武蔵野の逃水について

所沢の逃水について、こんなメールが届きましたので、以下に紹介します。
小生(投稿者)が思う、「齋藤鶴磯のいう武蔵野の逃水」の写真です。
中央を道路が走り両脇が屋敷林と畑で、人間の背丈より若干高めの靄がこれに沿うように発生していました。
今年(2010)の5月で、前日にたっぷり水分を吸った林や畑、暖かめで風のない翌朝に林や畑から靄としてこのような現象が発生したようです。
近所の人の話では、朝から自動車が通らない静かで風もなく、地面の中が少しあたたかめで地上で冷やされる気象条件で発生するのではとのことでした。
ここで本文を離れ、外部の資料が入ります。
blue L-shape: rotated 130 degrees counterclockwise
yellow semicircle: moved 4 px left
小生の近所の隣村(大野原村)の初老の話である。”【写真は中富地区付近】
〇「逃水」のはなし
夫婦の名は藤兵衛とお安、二人は朝早くに麦畑の中の道を急いでいました。
所沢新田のお稲荷さんの森を左に見て、留め(富)の原の真ん中まできて、夫婦は思わず目をこすりました。不思議です。一体どうしたことでしょう。前の方にこうぜんとして、大きな河か沼のようなものが出現したのです。
その水はかなり広くて、深いらしく、前から来る旅人らしい者の腰から下が、水に隠れて見えません。瞳をこらすと、何やらもそもそと、裾を高くはしょっている様子です。
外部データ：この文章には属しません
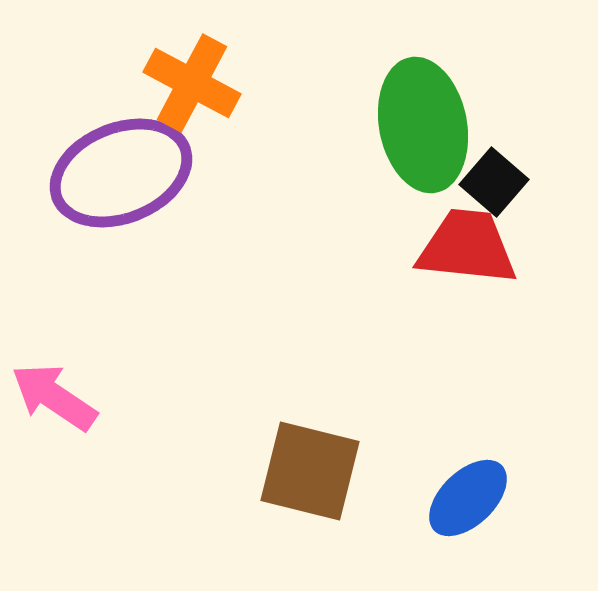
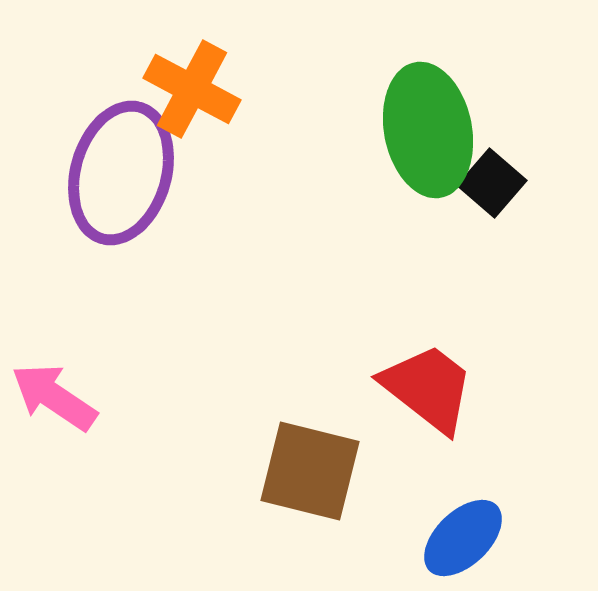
orange cross: moved 6 px down
green ellipse: moved 5 px right, 5 px down
purple ellipse: rotated 52 degrees counterclockwise
black square: moved 2 px left, 1 px down
red trapezoid: moved 39 px left, 141 px down; rotated 32 degrees clockwise
blue ellipse: moved 5 px left, 40 px down
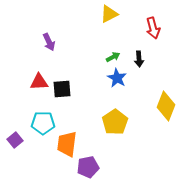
「お安、これは一体どうしたことだ。所沢の村はずれに河のあることは知っているが、留の原に、河や沼があるっていうのは聞いたこともない。」
「本当だよ。去年お参りした時もちょうどこの時刻だったが、こんな所に河なんかありませんでしたよ。」
「この間、与助が来た頃、そんな話は出なかったなあ。」
「でもおかしいわ、水の音も聞こえない、きっと水溜りでしょうよ。」
「水溜りといったって、きのうも、おとといも、雨なんざあ降らなかった。」
「でも、夕立は馬の背をわけるというから・・・。」
「とんでもない、足元を見なさい。ほこりが舞い上がっているよ。」
「じやあ、道を間違えたかしら?。」
「ふん、ばかな・・・。目をつぶったって歩ける道だよ。ほら見なさい。あれが与助の家の森だよ。ま、行ってみよう・・・。
今まで見たことも聞いたこともない事実に、二人は薄気味が悪そうに歩き出しました。10メートル、50メートルと進んだ時、藤兵衛は思わず目をむきました。歩くにしたがって、河や沼もどんどんさがります。歩いても歩いても距離が詰まりません。天変地異とは、このような時に使うことぱでしょう?お安は女です。がたがたと震えています。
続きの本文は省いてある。